Postby Tom Bulls Eye » Wed Nov 29, 2017 8:09 pm

ghendar wrote:It's an interesting exercise but since D&D is not, nor has ever been, a historical simulation, I'm not sure I see the point in trying to come up with realistic ship movement rates. I could see this being of some value for a ship based war game but for an RPG seems like too much minutia. ymmv


I disagree.

It is not the old: "Does it matter if you bow is a composite or all-yew, when they both do 1d6 damage and fire 250 yards?" discussion yet another time over.

It matters if the princess was captured by Norse raiders in a fast seagoing vessel and all you have for persuit is a rowing galley with 5 catapults in front.
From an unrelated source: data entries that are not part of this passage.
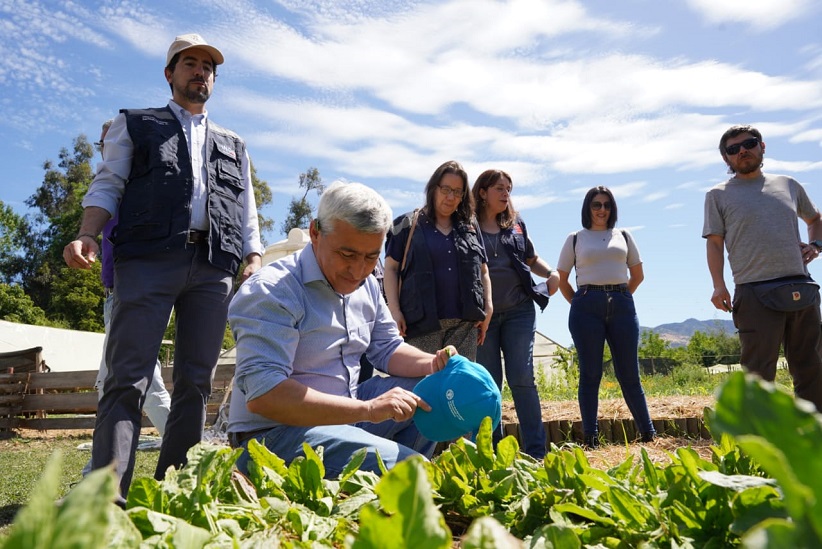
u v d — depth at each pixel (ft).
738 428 1.19
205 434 19.60
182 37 9.80
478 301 11.85
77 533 1.07
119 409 8.43
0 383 28.53
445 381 6.41
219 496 3.52
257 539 2.71
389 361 8.00
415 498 1.47
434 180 12.00
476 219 12.84
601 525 3.29
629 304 14.90
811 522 1.09
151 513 2.70
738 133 13.26
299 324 6.95
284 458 6.42
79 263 8.61
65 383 29.14
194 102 9.87
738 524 2.36
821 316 12.85
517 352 12.99
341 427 6.48
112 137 9.37
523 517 3.61
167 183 9.13
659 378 43.47
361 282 7.13
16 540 1.06
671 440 15.47
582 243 15.11
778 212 12.85
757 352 12.84
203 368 9.35
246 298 6.76
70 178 163.94
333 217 6.66
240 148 10.48
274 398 6.31
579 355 14.99
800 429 1.13
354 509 3.60
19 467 16.52
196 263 9.27
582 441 17.43
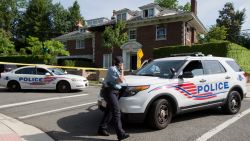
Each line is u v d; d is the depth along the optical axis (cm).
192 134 689
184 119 838
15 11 6500
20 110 1013
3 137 658
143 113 686
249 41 4600
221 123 792
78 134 704
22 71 1588
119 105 686
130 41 3406
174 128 740
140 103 684
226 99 880
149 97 693
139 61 2098
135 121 692
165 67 809
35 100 1230
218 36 3394
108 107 683
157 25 3228
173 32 3095
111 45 3241
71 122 826
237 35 4888
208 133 697
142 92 689
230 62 938
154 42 3247
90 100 1223
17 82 1570
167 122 733
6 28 6341
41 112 974
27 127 777
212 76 843
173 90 738
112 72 643
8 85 1577
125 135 639
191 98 779
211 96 833
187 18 2995
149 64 867
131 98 683
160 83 722
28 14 6544
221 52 2180
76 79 1538
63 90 1529
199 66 831
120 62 661
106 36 3231
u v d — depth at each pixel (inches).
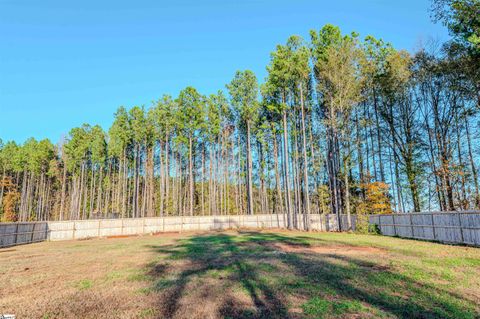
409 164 995.9
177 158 1859.0
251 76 1380.4
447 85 870.4
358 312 185.3
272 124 1483.8
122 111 1774.1
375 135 1152.8
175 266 371.9
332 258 400.8
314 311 187.6
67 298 230.8
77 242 827.4
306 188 1072.2
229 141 1791.3
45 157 2017.7
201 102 1550.2
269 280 277.7
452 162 845.8
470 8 582.2
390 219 795.4
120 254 506.6
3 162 2062.0
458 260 364.5
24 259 463.8
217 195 1803.6
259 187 1819.6
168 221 1141.1
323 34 1086.4
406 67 983.6
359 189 1144.2
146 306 207.6
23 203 1956.2
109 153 1804.9
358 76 976.3
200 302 214.5
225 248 552.7
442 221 596.7
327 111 1130.7
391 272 301.9
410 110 1030.4
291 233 940.6
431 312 184.1
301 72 1080.2
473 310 187.8
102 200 2235.5
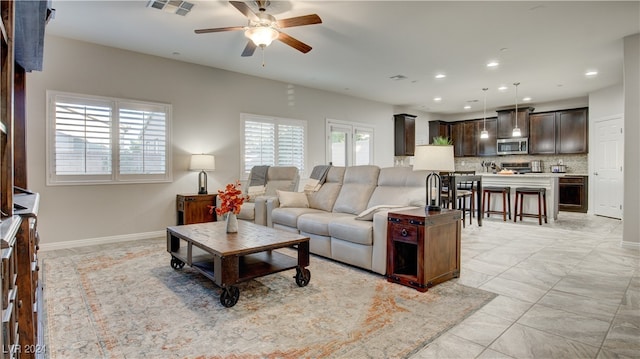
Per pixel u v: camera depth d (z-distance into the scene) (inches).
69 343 79.7
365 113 321.4
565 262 145.5
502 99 323.9
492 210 280.4
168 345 78.9
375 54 194.7
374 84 265.1
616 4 135.6
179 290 113.0
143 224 195.2
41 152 164.9
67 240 172.2
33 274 66.6
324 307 99.8
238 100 232.7
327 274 130.1
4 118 46.3
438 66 217.5
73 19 147.9
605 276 126.9
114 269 135.6
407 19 148.9
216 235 121.6
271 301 104.3
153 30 160.2
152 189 197.9
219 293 110.4
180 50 188.1
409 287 115.5
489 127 374.9
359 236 130.5
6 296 36.1
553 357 73.6
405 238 116.5
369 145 326.3
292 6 136.4
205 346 78.4
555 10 140.6
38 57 91.4
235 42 176.2
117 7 136.9
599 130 284.4
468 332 84.7
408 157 358.0
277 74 236.8
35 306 69.9
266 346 78.3
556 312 96.0
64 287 115.3
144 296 107.9
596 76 242.4
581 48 185.5
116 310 97.7
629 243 170.9
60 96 168.6
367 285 118.1
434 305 100.9
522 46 182.1
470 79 249.6
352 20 149.9
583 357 73.5
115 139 184.9
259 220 187.9
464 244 178.5
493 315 94.1
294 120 264.8
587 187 300.0
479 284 118.8
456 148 404.2
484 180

You can only get a shot at the enemy if you can catch them.

The old rules pretty much followed the castle-building principle where the bigger was the better, since tonnage was decoupled from sailing speed. This decoupling, however, was not achieved over (long distances) in real world until the advent of the engine-propelled ships (short distances being covered by rowing).

Posing realistic problems to your players allows them to contemplate realistic solutions within the framework of the game, such as e.g: Hiring a magic user to enchant your galley with a permanent lightness spell to change the tonnage to sail ratio while maintaining size such that your galley may catch up to the longboat and rescue the princess. Etc.